WHAT IS BEING ASKED — What you should give back is a precise copy of the lines below from the one containing "AUD459.90 *" through the one containing "ival in 2026", with no pictures.

* * *

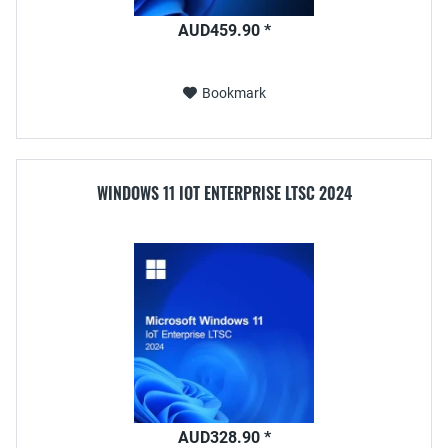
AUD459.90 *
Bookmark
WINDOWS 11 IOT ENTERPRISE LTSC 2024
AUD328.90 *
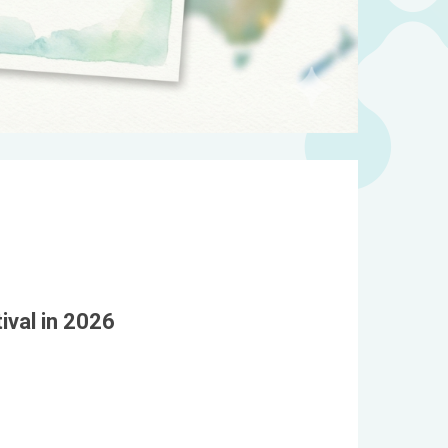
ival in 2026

* * *

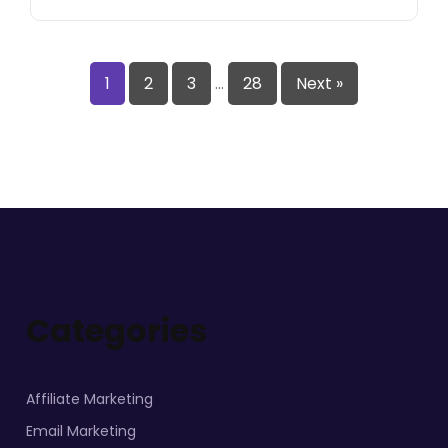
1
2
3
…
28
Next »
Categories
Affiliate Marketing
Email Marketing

* * *

YOUR SOLUTION —
AUD459.90 *
Bookmark
WINDOWS 11 IOT ENTERPRISE LTSC 2024
AUD328.90 *
ival in 2026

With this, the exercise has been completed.